Before we act, we must think. Uninhibited by anyone’s expectations, timeline, or frustrations (especially our own), we must think like the brands we represent, within the campaigns we propose, and for the projects to which we are assigned. The most valuable asset of a designer (and/or any marketing professional) is not his or her technical prowess — it is this ability to think. As designers, we must not only think for a brand, but we must also think ahead of said brand. And in the agency world, we're not just thinking for one brand, but for many at once. While it may seem nearly impossible to keep one's corporate, agency, and personal "design hats" on at once, this is imperative, and I believe it is the hallmark of a successful designer.
Photoshop, Illustrator, and InDesign are great tools. Amplified by technical fundamentals and individual creative process, we designers are charged to translate the thoughts, words, and intentions of a brand's leaders into the brand's visual manifestation in this fast-moving, social-obsessed, and highly critical world. That can be a heavy burden. Getting to the answer isn't easy, but if it was, wouldn't everyone do it?
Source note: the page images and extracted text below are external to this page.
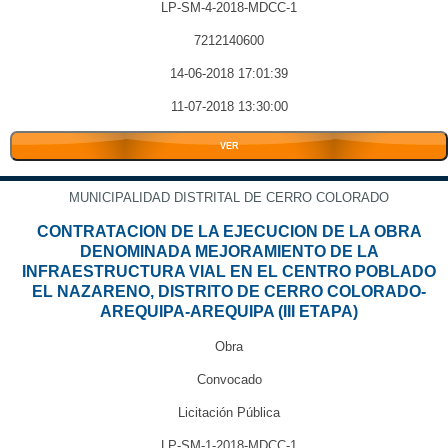
LP-SM-4-2018-MDCC-1
7212140600
14-06-2018 17:01:39
11-07-2018 13:30:00
VER
MUNICIPALIDAD DISTRITAL DE CERRO COLORADO
CONTRATACION DE LA EJECUCION DE LA OBRA
DENOMINADA MEJORAMIENTO DE LA
INFRAESTRUCTURA VIAL EN EL CENTRO POBLADO
EL NAZARENO, DISTRITO DE CERRO COLORADO-
AREQUIPA-AREQUIPA (III ETAPA)
Obra
Convocado
Licitación Pública
LP-SM-1-2018-MDCC-1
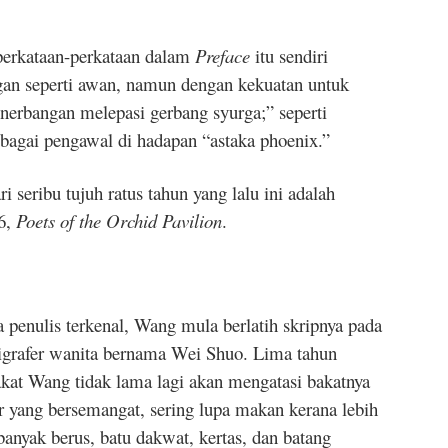
 perkataan-perkataan dalam
Preface
itu sendiri
gan seperti awan, namun dengan kekuatan untuk
erbangan melepasi gerbang syurga;” seperti
bagai pengawal di hadapan “astaka phoenix.”
i seribu tujuh ratus tahun yang lalu ini adalah
16,
Poets of the Orchid Pavilion
.
 penulis terkenal, Wang mula berlatih skripnya pada
ligrafer wanita bernama Wei Shuo. Lima tahun
kat Wang tidak lama lagi akan mengatasi bakatnya
ar yang bersemangat, sering lupa makan kerana lebih
anyak berus, batu dakwat, kertas, dan batang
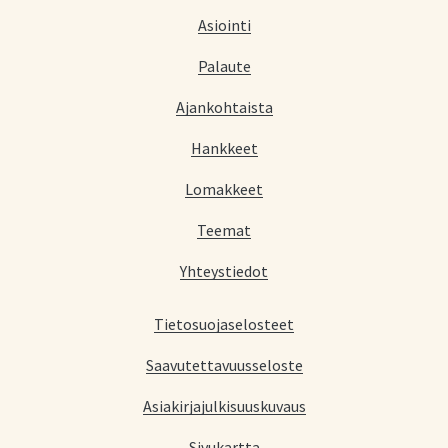
Asiointi
Palaute
Ajankohtaista
Hankkeet
Lomakkeet
Teemat
Yhteystiedot
Tietosuojaselosteet
Saavutettavuusseloste
Asiakirjajulkisuuskuvaus
Sivukartta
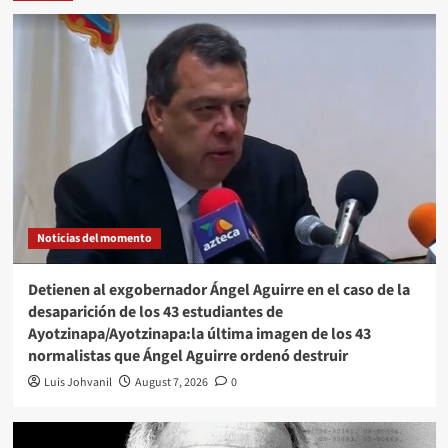
Noticias del momento
Detienen al exgobernador Ángel Aguirre en el caso de la
desaparición de los 43 estudiantes de
Ayotzinapa/Ayotzinapa:la última imagen de los 43
normalistas que Ángel Aguirre ordenó destruir
Luis Johvanil
August 7, 2026
0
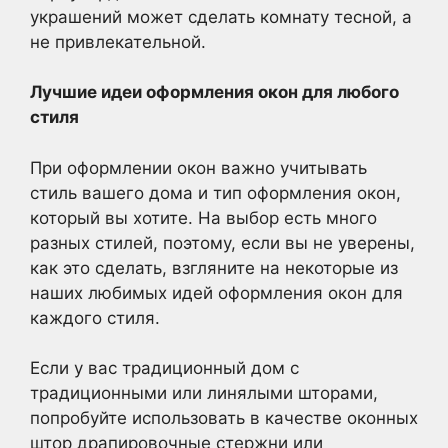
украшений может сделать комнату тесной, а
не привлекательной.
Лучшие идеи оформления окон для любого
стиля
При оформлении окон важно учитывать
стиль вашего дома и тип оформления окон,
который вы хотите. На выбор есть много
разных стилей, поэтому, если вы не уверены,
как это сделать, взгляните на некоторые из
наших любимых идей оформления окон для
каждого стиля.
Если у вас традиционный дом с
традиционными или линялыми шторами,
попробуйте использовать в качестве оконных
штор драпировочные стержни или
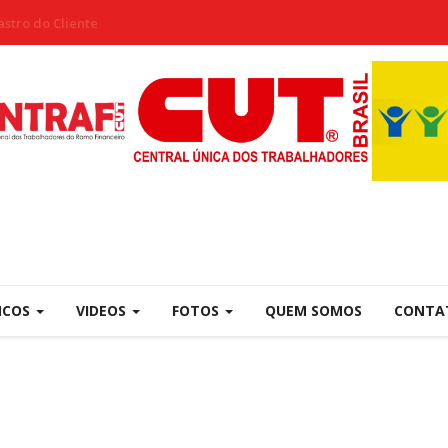
stro do Cliente
NCOS
VIDEOS
FOTOS
QUEM SOMOS
CONTA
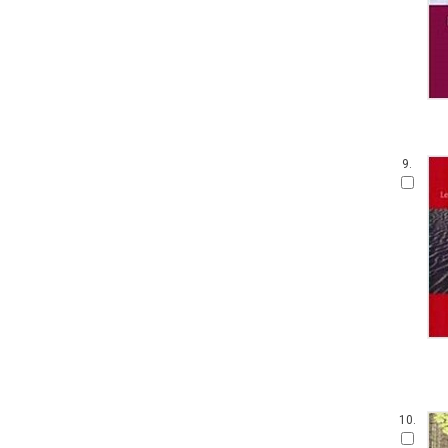
9.
10.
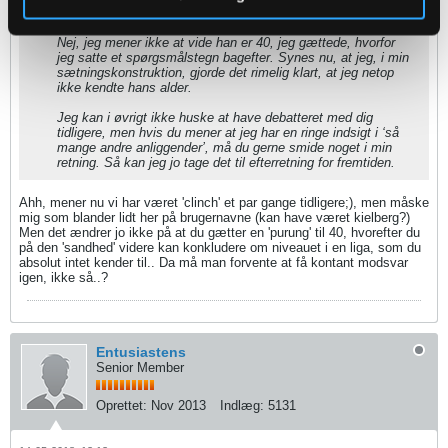
Oprindeligt indsendt af
mckellberg
Nej, jeg mener ikke at vide han er 40, jeg gættede, hvorfor
jeg satte et spørgsmålstegn bagefter. Synes nu, at jeg, i min
sætningskonstruktion, gjorde det rimelig klart, at jeg netop
ikke kendte hans alder.
Jeg kan i øvrigt ikke huske at have debatteret med dig
tidligere, men hvis du mener at jeg har en ringe indsigt i ‘så
mange andre anliggender’, må du gerne smide noget i min
retning. Så kan jeg jo tage det til efterretning for fremtiden.
Ahh, mener nu vi har været 'clinch' et par gange tidligere;), men måske
mig som blander lidt her på brugernavne (kan have været kielberg?)
Men det ændrer jo ikke på at du gætter en 'purung' til 40, hvorefter du
på den 'sandhed' videre kan konkludere om niveauet i en liga, som du
absolut intet kender til.. Da må man forvente at få kontant modsvar
igen, ikke så..?
Entusiastens
Senior Member
Oprettet:
Nov 2013
Indlæg:
5131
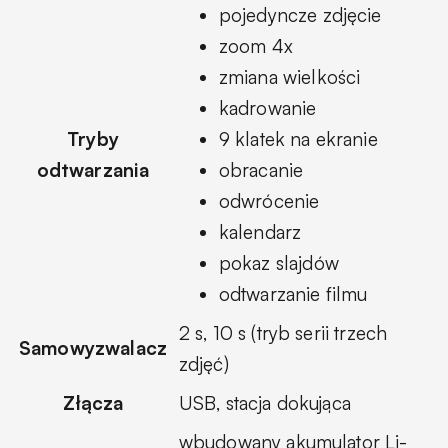
pojedyncze zdjęcie
zoom 4x
zmiana wielkości
kadrowanie
Tryby
9 klatek na ekranie
odtwarzania
obracanie
odwrócenie
kalendarz
pokaz slajdów
odtwarzanie filmu
2 s, 10 s (tryb serii trzech
Samowyzwalacz
zdjęć)
Złącza
USB, stacja dokująca
wbudowany akumulator Li-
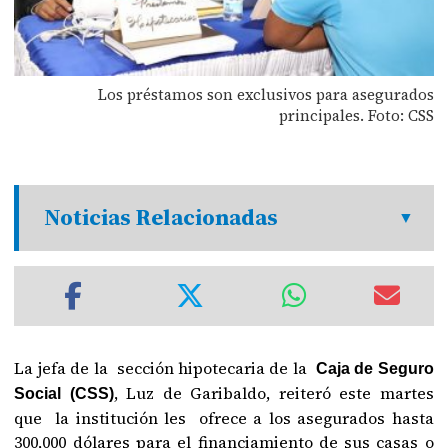
Los préstamos son exclusivos para asegurados
principales. Foto: CSS
Noticias Relacionadas
La jefa de la sección hipotecaria de la
Caja de Seguro
, Luz de Garibaldo, reiteró este martes
Social (CSS)
que la institución les ofrece a los asegurados hasta
300,000 dólares para el financiamiento de sus casas o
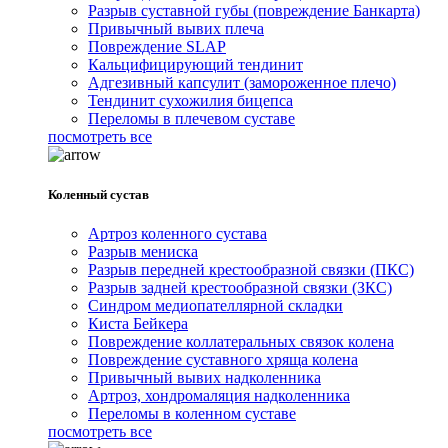
Разрыв суставной губы (повреждение Банкарта)
Привычный вывих плеча
Повреждение SLAP
Кальцифицирующий тендинит
Адгезивный капсулит (замороженное плечо)
Тендинит сухожилия бицепса
Переломы в плечевом суставе
посмотреть все
Коленный сустав
Артроз коленного сустава
Разрыв мениска
Разрыв передней крестообразной связки (ПКС)
Разрыв задней крестообразной связки (ЗКС)
Синдром медиопателлярной складки
Киста Бейкера
Повреждение коллатеральных связок колена
Повреждение суставного хряща колена
Привычный вывих надколенника
Артроз, хондромаляция надколенника
Переломы в коленном суставе
посмотреть все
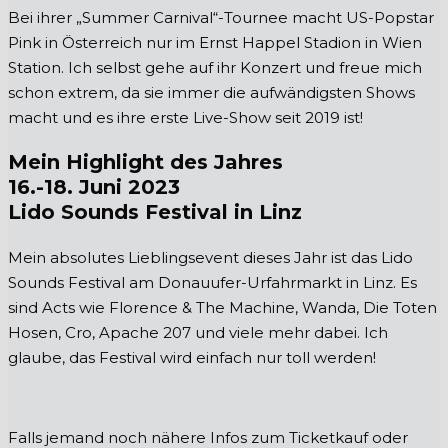
Bei ihrer „Summer Carnival“-Tournee macht US-Popstar
Pink in Österreich nur im Ernst Happel Stadion in Wien
Station. Ich selbst gehe auf ihr Konzert und freue mich
schon extrem, da sie immer die aufwändigsten Shows
macht und es ihre erste Live-Show seit 2019 ist!
Mein Highlight des Jahres
16.-18. Juni 2023
Lido Sounds Festival in Linz
Mein absolutes Lieblingsevent dieses Jahr ist das Lido
Sounds Festival am Donauufer-Urfahrmarkt in Linz. Es
sind Acts wie Florence & The Machine, Wanda, Die Toten
Hosen, Cro, Apache 207 und viele mehr dabei. Ich
glaube, das Festival wird einfach nur toll werden!
Falls jemand noch nähere Infos zum Ticketkauf oder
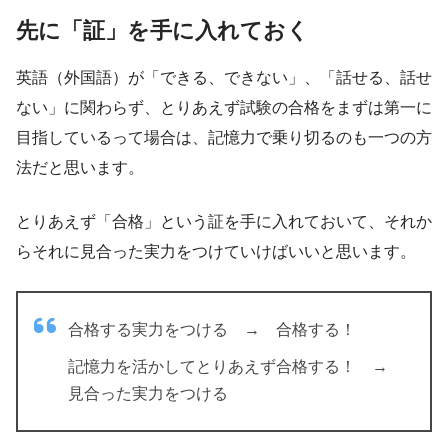
先に「証」を手に入れておく
英語（外国語）が「できる、できない」、「話せる、話せ
ない」に関わらず、とりあえず試験の合格をまずは第一に
目指しているって場合は、記憶力で乗り切るのも一つの方
法だと思います。
とりあえず「合格」という証を手に入れておいて、それか
らそれに見合った実力をつけていけばいいと思います。
合格する実力をつける → 合格する！
記憶力を活かしてとりあえず合格する！ →
見合った実力をつける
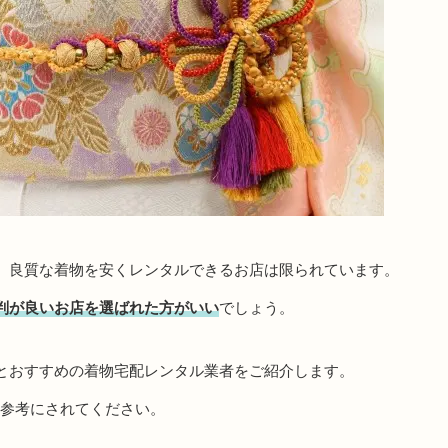
、良質な着物を安くレンタルできるお店は限られています。
判が良いお店を選ばれた方がいい
でしょう。
とおすすめの着物宅配レンタル業者をご紹介します。
、参考にされてください。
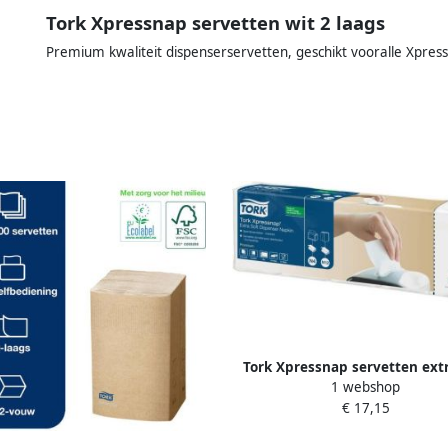
Tork Xpressnap servetten wit 2 laags
Premium kwaliteit dispenserservetten, geschikt vooralle Xpres
Tork Xpressnap servetten extr
1 webshop
wit 2lg 21 3x33cm
€ 17,15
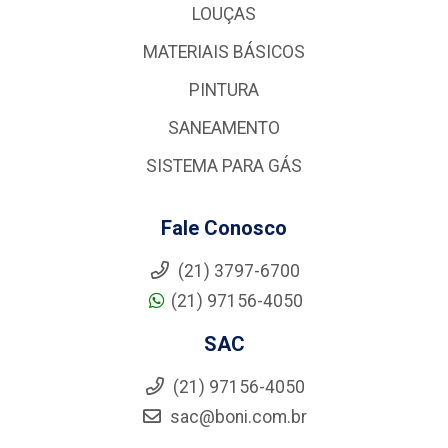
LOUÇAS
MATERIAIS BÁSICOS
PINTURA
SANEAMENTO
SISTEMA PARA GÁS
Fale Conosco
(21) 3797-6700
(21) 97156-4050
SAC
(21) 97156-4050
sac@boni.com.br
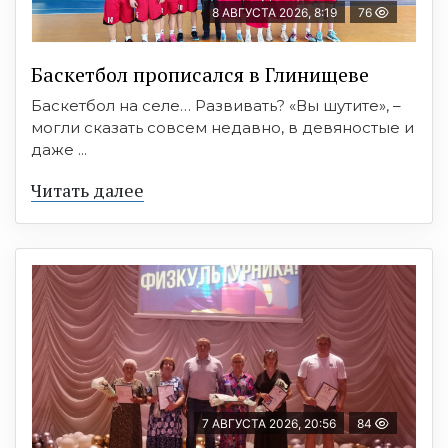
8 АВГУСТА 2026, 8:19
76
Баскетбол прописался в Глинищеве
Баскетбол на селе… Развивать? «Вы шутите», –
могли сказать совсем недавно, в девяностые и
даже ...
Читать далее
7 АВГУСТА 2026, 20:56
84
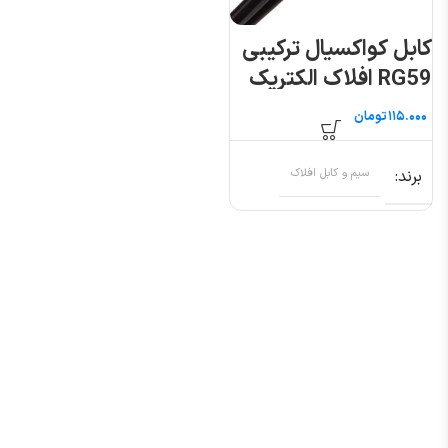
کابل کواکسیال ترکیبی
RG59 افلاک الکتریک
خراسان
تومان
برند
سیم و کابل افلاک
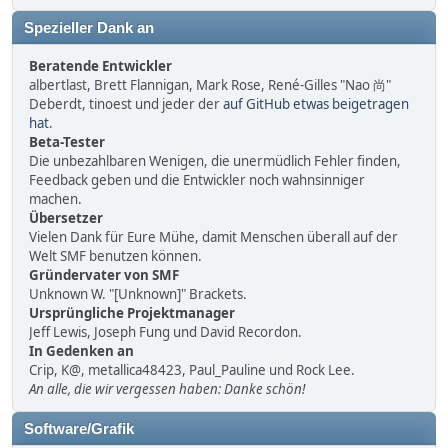
Spezieller Dank an
Beratende Entwickler
albertlast, Brett Flannigan, Mark Rose, René-Gilles "Nao 尚"
Deberdt, tinoest und jeder der
auf GitHub etwas beigetragen
hat
.
Beta-Tester
Die unbezahlbaren Wenigen, die unermüdlich Fehler finden,
Feedback geben und die Entwickler noch wahnsinniger
machen.
Übersetzer
Vielen Dank für Eure Mühe, damit Menschen überall auf der
Welt SMF benutzen können.
Gründervater von SMF
Unknown W. "[Unknown]" Brackets.
Ursprüngliche Projektmanager
Jeff Lewis, Joseph Fung und David Recordon.
In Gedenken an
Crip, K@, metallica48423, Paul_Pauline und Rock Lee.
An alle, die wir vergessen haben: Danke schön!
Software/Grafik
Design is a noble charge, and one that requires deep thought, extensive patience, and a willingness to try new things. Critique is not the impeder of great design — it is its accelerant. Dare to be grateful for it, motivated by it, and thoughtful despite it. There will be people who don’t believe you should ever color outside the lines. It is our charge as designers to defy this expectation. Don’t just color outside their lines. Redraw them altogether.